Though the oops is nondeterministic, I'm almost sure it's not a hardware
stability issue because I'm getting exactly same stack traces for each
oops message. I cannot easily rule out the possibility about "the
compiler miscompiles kernel code" though.

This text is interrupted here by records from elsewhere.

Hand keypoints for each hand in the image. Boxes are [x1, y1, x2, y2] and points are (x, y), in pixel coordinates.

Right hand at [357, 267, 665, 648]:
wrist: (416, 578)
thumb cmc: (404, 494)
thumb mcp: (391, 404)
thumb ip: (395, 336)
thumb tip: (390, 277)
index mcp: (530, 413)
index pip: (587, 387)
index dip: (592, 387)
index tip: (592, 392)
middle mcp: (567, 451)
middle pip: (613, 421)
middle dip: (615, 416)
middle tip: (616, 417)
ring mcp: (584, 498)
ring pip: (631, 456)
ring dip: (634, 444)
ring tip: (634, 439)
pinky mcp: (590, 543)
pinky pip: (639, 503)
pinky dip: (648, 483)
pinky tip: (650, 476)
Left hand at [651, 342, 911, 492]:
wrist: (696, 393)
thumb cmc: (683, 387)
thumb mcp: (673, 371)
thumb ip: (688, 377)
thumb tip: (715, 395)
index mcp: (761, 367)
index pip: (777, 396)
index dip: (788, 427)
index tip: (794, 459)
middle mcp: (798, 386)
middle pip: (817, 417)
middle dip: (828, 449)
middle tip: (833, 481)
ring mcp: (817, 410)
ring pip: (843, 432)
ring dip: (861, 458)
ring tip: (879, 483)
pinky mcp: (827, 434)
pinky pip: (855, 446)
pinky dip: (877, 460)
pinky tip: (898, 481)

I'm running 6.2-rc8 with the following patches from loongarch-next:
ACPI: Define ACPI_MACHINE_WIDTH to 64 for LoongArch
PCI: loongson: Improve the MRRS quirk for LS7A
PCI: Add quirk for LS7A to avoid reboot failure
irqchip/loongson-liointc: Save/restore int_edge/int_pol registers during S3/S4
LoongArch: Add vector extensions support
tools: Add LoongArch build infrastructure
libbpf: Add LoongArch support to bpf_tracing.h
selftests/seccomp: Add LoongArch selftesting support
SH: cpuinfo: Fix a warning for CONFIG_CPUMASK_OFFSTACK
LoongArch: Add CPU HWMon platform driver
Any idea to fix the issue or suggestion to debug it further?